GJB2 gene therapy and conditional deletion reveal developmental stage-dependent effects on inner ear structure and function.

Pathogenic variants in GJB2, the gene encoding connexin 26, are the most common cause of autosomal-recessive hereditary deafness. Despite this high prevalence, pathogenic mechanisms leading to GJB2-related deafness are not well understood, and cures are absent. Humans with GJB2-related deafness retain at least some auditory hair cells and neurons, and their deafness is usually stable. In contrast, mice with conditional loss of Gjb2 in supporting cells exhibit extensive loss of hair cells and neurons and rapidly progress to profound deafness, precluding the application of therapies that require intact cochlear cells.
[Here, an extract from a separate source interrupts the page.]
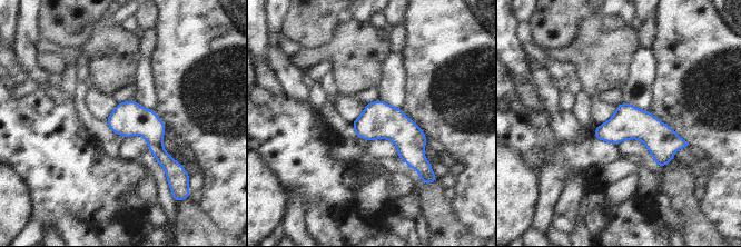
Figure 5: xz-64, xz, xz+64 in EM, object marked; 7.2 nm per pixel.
{"act": "keep", "found": "one neuron here"}

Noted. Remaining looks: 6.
{"why": "narrows sharply", "act": "view", "view": "3d", "um": 4, "at": [4.55, 1.00, 8.55]}

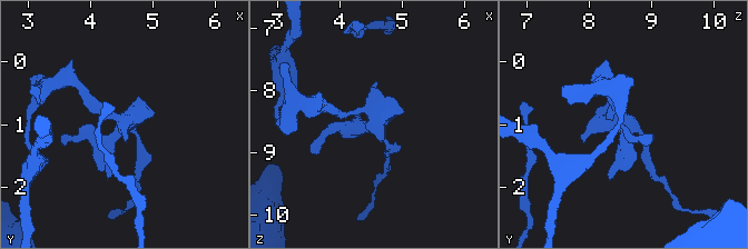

In an attempt to design a less severe Gjb2 animal model, we generated mice with inducible Sox10iCre ^ERT2 -mediated loss of Gjb2. Tamoxifen injection led to reduced connexin 26 expression and impaired function, but cochlear hair cells and neurons survived for 2 months, allowing phenotypic rescue attempts within this time. AAV-mediated gene transfer of GJB2 in mature mutant ears did not demonstrate threshold improvement and in some animals exacerbated hearing loss and resulted in hair cell loss. We conclude that Sox10iCre ^ERT2 ;Gjb2 ^flox/flox mice are valuable for studying the biology of connexin 26 in the cochlea. In particular, these mice may be useful for evaluating gene therapy vectors and development of therapies for GJB2-related deafness.